[Dataset excerpts]

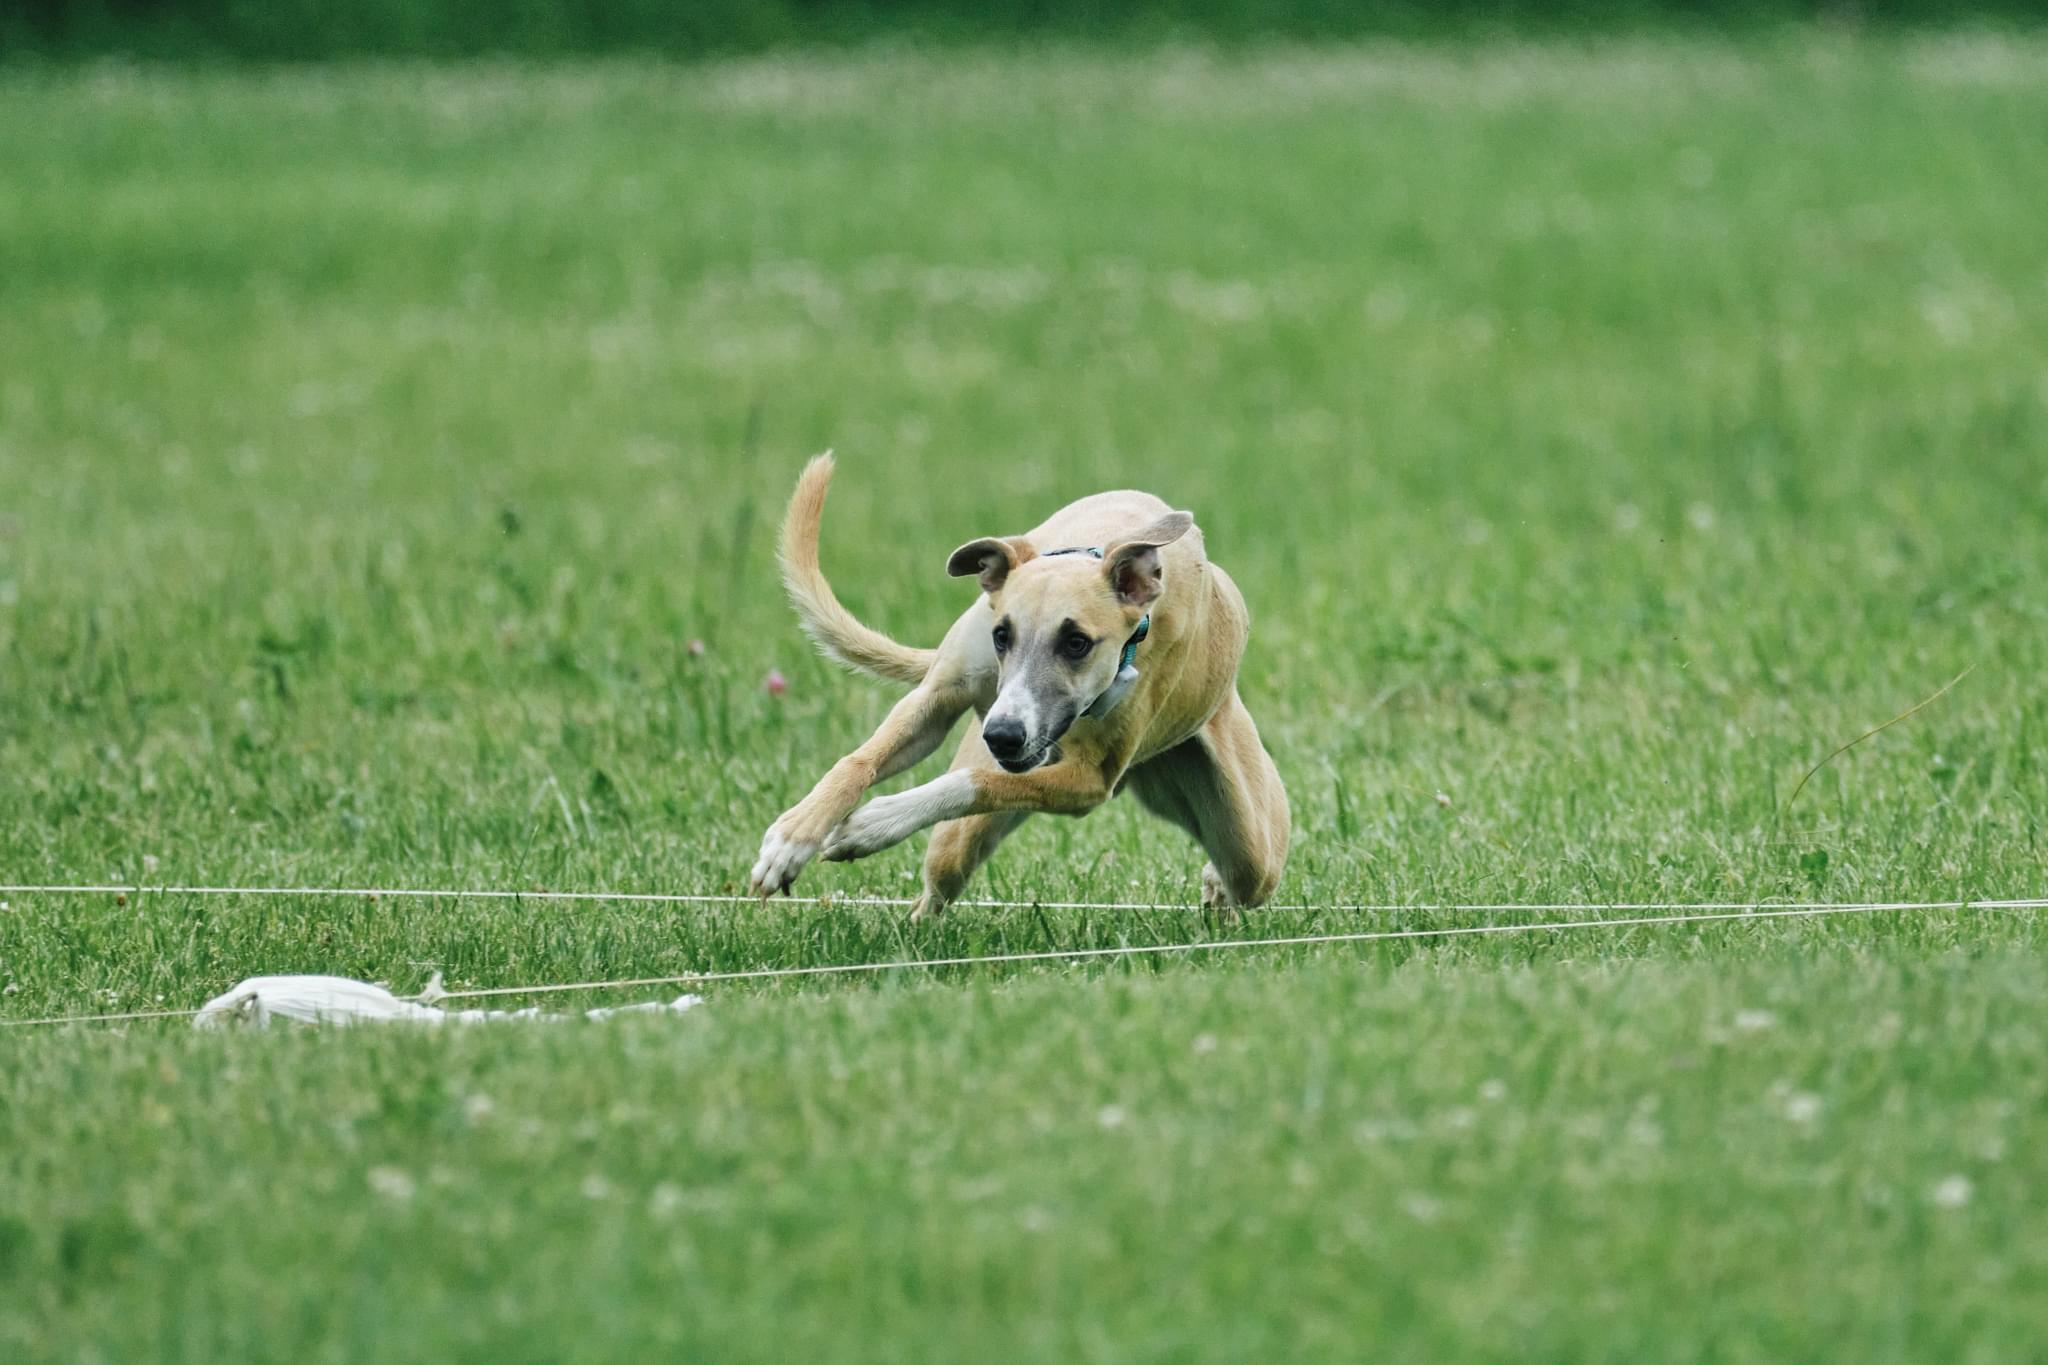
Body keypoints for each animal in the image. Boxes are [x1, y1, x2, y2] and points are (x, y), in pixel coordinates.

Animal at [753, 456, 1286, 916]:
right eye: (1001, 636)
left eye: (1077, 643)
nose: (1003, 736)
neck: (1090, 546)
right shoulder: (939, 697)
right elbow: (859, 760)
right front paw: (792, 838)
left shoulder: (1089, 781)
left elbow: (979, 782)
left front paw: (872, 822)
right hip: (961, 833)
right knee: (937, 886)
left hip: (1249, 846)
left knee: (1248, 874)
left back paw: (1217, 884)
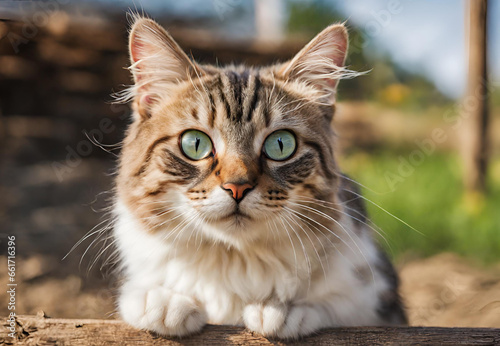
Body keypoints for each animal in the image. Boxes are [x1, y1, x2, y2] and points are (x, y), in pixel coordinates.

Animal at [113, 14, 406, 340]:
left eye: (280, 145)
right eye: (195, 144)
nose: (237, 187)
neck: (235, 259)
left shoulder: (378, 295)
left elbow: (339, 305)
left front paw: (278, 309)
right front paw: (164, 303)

...

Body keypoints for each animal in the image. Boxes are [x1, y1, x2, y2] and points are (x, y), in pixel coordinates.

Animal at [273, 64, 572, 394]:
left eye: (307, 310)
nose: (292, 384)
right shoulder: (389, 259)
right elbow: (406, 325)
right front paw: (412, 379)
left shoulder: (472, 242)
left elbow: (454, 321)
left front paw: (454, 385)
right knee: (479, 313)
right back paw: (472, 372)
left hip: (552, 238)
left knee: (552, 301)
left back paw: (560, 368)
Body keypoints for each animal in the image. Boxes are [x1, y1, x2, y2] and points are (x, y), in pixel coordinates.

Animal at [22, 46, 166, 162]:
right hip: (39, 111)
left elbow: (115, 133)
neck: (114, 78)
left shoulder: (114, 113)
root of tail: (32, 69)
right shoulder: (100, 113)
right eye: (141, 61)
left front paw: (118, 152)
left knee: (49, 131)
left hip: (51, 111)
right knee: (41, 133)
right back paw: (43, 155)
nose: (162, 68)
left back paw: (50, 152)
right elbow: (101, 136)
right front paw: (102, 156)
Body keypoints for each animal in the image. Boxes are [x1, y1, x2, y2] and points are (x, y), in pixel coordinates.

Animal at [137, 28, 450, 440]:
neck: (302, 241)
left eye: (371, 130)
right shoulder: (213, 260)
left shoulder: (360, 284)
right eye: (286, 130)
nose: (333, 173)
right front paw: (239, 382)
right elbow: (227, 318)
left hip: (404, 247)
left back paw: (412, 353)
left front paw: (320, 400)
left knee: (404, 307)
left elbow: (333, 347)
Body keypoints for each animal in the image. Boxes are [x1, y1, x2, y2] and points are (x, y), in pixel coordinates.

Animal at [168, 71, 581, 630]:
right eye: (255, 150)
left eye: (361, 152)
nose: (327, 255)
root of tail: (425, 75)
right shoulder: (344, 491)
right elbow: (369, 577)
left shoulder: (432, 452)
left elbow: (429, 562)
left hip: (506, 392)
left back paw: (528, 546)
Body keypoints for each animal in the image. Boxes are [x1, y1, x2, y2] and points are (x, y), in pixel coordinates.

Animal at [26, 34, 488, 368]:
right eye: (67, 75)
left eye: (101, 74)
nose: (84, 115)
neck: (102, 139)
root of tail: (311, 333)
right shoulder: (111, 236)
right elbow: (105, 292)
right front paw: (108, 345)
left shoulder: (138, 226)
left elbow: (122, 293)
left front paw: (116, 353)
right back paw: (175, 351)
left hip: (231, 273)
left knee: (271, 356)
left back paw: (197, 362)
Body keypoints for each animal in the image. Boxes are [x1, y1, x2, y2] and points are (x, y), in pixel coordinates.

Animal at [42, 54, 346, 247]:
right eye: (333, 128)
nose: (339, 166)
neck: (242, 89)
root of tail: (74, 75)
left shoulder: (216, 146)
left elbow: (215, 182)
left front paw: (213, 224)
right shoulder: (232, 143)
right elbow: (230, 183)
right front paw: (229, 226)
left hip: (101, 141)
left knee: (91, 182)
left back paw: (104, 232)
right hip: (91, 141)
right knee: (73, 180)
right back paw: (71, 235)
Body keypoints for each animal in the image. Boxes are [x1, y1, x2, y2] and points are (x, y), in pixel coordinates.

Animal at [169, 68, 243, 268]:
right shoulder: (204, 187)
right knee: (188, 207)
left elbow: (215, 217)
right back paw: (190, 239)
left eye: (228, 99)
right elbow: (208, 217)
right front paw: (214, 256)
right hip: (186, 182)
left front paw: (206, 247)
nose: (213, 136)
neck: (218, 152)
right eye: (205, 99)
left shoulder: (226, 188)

--

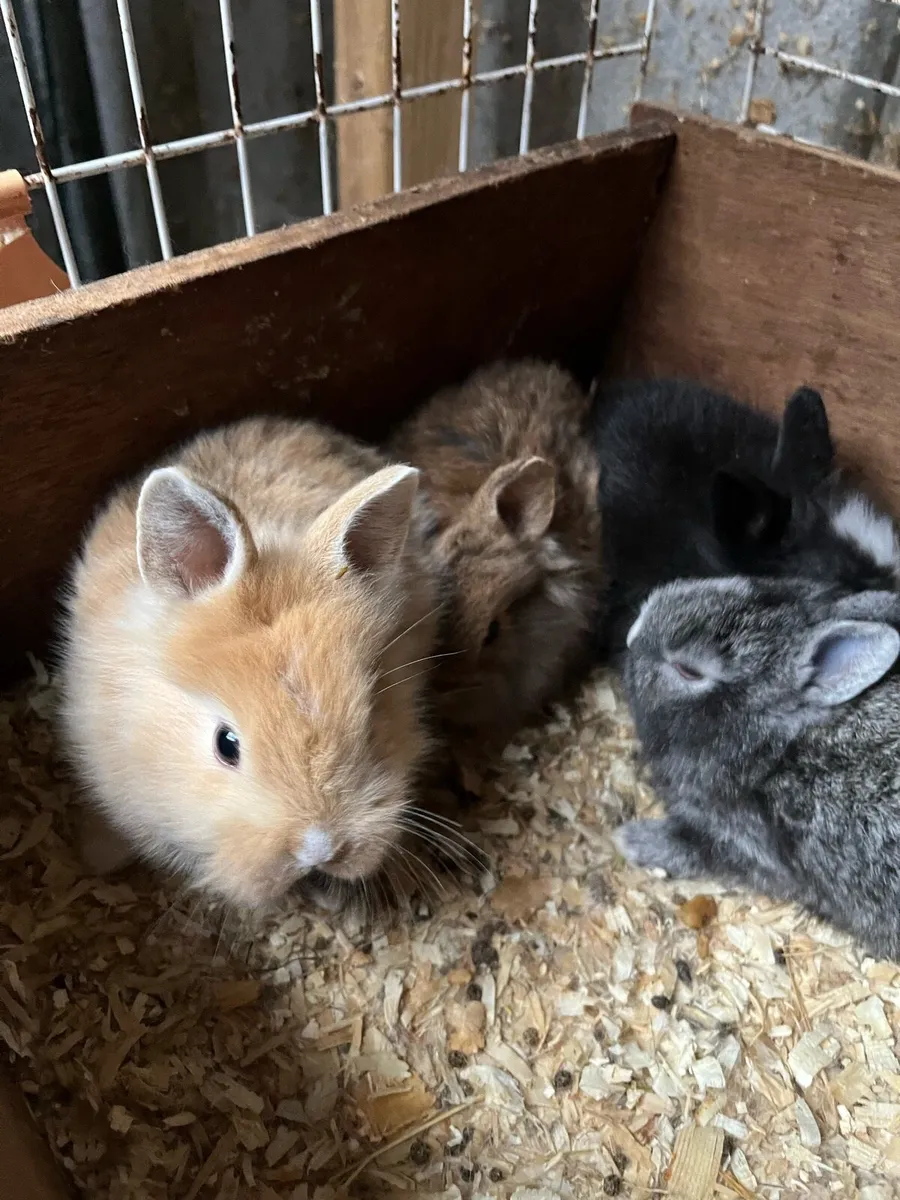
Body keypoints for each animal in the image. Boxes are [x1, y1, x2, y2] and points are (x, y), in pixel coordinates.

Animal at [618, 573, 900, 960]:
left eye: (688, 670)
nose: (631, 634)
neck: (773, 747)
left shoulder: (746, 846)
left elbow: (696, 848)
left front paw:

__Exercise objective__: Set down again, word for word, the stretch of records from the line with "left front paw: (320, 400)" to the line with "root of tail: (425, 75)", both of those lines included.

__Written solution__:
left front paw: (320, 400)
left knee: (404, 307)
left elbow: (333, 347)
Body keypoints for each animal in the image. Boxes are [x1, y1, x2, y2] and points are (x, y), in pixel coordinates.

Animal at [168, 71, 581, 630]:
right eye: (255, 150)
left eye: (361, 152)
nose: (327, 255)
root of tail: (425, 75)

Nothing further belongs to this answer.